Quand la relation à la mère est sécurisante, cela accroît la confiance et l’estime de soi. En revanche, une relation vécue comme non sécurisante avec la mère engendrera chez l’enfant un sentiment d’auto dévalorisation.

L’attachement ne se fait pas tout d’un coup, il s’agit plutôt d’une co-construction qui s’étale sur les premières années de sa vie.

Il existe des liens étroits entre la qualité de la relation d’attachement de l’enfant à sa mère et sa sociabilité (avec les autres enfants ou avec ses frères et sœurs) mais également avec son estime de soi.

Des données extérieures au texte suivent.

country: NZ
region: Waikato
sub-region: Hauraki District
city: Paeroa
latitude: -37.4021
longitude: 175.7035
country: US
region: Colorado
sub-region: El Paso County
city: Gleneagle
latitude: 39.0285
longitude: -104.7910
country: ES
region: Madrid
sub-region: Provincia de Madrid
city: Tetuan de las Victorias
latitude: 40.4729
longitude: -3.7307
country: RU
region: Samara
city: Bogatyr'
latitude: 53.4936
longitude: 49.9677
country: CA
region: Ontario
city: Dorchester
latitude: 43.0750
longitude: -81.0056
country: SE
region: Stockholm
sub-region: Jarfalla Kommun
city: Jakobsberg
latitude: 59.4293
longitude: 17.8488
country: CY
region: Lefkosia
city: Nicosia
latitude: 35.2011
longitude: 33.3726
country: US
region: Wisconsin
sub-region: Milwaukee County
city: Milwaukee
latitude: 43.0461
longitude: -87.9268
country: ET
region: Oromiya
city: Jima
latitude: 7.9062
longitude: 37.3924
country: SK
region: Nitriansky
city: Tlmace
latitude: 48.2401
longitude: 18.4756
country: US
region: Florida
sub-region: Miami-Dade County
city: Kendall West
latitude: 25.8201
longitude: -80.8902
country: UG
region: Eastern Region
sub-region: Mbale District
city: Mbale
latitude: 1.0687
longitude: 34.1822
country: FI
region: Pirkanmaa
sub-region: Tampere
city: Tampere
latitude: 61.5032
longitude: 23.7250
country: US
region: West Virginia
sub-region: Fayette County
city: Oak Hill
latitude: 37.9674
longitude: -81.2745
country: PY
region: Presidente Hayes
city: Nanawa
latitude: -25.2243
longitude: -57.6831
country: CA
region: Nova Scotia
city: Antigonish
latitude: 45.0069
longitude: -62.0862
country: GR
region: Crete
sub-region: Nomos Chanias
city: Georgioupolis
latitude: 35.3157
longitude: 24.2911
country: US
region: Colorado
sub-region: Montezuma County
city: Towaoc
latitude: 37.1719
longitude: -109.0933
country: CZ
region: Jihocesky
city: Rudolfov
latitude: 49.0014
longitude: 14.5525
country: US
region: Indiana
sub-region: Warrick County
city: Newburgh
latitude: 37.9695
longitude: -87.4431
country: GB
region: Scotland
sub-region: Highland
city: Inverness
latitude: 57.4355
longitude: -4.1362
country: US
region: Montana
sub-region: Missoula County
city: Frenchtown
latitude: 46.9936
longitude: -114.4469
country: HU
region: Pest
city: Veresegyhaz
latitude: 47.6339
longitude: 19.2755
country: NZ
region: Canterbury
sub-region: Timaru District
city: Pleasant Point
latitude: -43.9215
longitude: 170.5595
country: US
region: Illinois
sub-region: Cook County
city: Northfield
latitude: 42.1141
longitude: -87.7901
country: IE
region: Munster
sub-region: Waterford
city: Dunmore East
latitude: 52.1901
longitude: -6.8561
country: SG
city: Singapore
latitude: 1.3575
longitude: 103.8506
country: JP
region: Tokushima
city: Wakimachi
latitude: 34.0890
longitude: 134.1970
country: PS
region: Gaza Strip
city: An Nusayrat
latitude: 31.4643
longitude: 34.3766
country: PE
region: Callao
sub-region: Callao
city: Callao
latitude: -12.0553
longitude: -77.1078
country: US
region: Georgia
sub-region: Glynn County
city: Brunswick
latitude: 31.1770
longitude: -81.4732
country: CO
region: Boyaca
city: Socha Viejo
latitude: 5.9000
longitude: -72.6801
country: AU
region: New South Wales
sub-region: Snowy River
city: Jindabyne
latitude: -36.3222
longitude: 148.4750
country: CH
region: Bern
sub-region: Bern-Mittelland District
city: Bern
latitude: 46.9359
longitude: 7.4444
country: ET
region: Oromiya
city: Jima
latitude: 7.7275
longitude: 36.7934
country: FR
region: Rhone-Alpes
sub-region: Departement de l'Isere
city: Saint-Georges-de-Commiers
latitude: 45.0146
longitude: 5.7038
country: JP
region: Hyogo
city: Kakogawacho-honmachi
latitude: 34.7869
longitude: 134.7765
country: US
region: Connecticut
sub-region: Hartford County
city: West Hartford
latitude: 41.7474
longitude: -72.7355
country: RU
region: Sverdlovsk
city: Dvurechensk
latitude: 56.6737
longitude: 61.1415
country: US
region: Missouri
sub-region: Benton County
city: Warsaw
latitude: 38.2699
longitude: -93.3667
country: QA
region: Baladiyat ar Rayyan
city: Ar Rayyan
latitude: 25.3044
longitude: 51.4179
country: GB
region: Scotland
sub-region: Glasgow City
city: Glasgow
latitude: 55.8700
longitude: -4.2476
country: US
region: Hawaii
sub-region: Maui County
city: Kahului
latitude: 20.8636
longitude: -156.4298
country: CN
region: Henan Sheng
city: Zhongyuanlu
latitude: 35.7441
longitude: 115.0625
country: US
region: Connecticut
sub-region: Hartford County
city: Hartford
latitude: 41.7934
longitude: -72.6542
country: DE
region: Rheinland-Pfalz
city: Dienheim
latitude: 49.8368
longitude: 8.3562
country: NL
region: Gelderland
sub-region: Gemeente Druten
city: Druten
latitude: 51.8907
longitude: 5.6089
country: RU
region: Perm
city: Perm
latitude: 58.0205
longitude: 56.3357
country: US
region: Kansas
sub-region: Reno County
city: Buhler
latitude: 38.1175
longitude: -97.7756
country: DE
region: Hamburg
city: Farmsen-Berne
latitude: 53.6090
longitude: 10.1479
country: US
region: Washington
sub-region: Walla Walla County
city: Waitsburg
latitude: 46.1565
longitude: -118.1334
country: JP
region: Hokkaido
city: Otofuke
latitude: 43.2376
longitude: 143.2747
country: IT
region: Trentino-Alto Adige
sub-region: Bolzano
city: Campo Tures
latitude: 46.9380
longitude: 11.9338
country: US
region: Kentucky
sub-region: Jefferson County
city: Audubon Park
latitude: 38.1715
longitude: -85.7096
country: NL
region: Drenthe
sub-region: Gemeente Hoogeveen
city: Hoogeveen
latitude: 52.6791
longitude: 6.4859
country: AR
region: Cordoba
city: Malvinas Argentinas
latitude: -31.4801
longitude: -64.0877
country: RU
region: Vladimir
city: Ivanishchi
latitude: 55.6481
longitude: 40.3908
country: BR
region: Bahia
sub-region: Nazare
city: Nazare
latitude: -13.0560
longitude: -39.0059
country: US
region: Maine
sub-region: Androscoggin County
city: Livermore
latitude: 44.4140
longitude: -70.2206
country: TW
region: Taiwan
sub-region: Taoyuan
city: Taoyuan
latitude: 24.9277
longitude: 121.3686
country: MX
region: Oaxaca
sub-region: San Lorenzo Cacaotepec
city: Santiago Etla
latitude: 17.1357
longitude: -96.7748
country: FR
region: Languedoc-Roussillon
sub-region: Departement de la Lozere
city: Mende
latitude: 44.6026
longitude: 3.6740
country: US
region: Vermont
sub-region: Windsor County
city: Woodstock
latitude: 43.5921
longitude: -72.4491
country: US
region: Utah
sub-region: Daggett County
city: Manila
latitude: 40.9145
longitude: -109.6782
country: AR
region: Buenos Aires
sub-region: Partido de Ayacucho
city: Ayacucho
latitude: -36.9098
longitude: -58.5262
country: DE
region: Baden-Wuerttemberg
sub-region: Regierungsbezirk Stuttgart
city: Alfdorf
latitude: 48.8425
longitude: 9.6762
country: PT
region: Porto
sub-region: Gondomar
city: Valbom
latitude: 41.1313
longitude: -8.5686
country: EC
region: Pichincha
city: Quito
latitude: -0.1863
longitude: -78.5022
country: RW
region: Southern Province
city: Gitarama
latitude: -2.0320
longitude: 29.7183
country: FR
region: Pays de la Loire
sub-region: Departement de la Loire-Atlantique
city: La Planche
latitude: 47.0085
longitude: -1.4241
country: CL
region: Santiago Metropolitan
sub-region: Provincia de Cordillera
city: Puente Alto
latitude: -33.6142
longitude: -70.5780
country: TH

  1. 2 La théorie de l’attachement père-enfant
Menteur Menteur

Il faut attendre les années 90 pour que les psychologues s’interrogent à l’attachement de l’enfant à son père, avant cela, ils avaient tendance à cantonner les études à la mère uniquement. Ceci a d’ailleurs largement contribué au fait que si l’enfant ne va pas bien c’est souvent à cause de sa mère.

Dans la théorie de l’attachement de l’enfant à son père, les éléments qu’on retrouve restent assez inconnus car peu étudiés. Elle reste associée à celle de la mère et des autres personnes proches de l’enfant. Il n’en reste pas moins que la dimension du jeu est une spécificité de la relation père-enfant..

L’apport de la systémique dans le domaine est de souligner l’importance de l’environnement et l’influence réciproque de celui-ci sur les relations de l’enfant aux autres. Le système est donc lui-même composé de sous-systèmes qui sont les dyades mère-enfant, père-enfant, frère-sœur, frère-frère… Ces sous-systèmes sont complexes et influencent à leur tour le développement de l’enfant. Avec la présence du père et /ou de la mère: les comportements relationnels changent chez l’enfant mais aussi chez le parents.

2. Pourquoi en tant que parents nous nous permettons l’autoritarisme avec nos enfants?

Le rôle premier des parents est d’assurer la survie de leur enfant, ce qui pourrait conduire à une confusion sur la toute puissance à exercer sur son enfant.

Fences, 2017

Nous basculons de l’autorité à l’autoritarisme quand nous sommes perdus, que nous avons le sentiment de perdre le contrôle sur notre enfant. Nous décidons de resserrer la vis pour montrer qui commande et nous rentrons dans un bras de fer qui fera des dégâts dans la relation.

Selon Hannah Arendt:

“l’autorité requiert toujours l’obéissance, on la prend souvent pour une forme de pouvoir ou de violence. Pourtant l’autorité exclut l’usage de moyens extérieurs de coercition; là où la force est employée, l’autorité proprement dite a échoué. L’autorité, d’autre part, est incompatible avec la persuasion qui présuppose l’égalité et opère par un processus d’argumentation. Là où on a recours à des arguments, l’autorité est laissée de côté. Face à l’ordre égalitaire de la persuasion, se tient l’ordre autoritaire, qui est toujours hiérarchique.”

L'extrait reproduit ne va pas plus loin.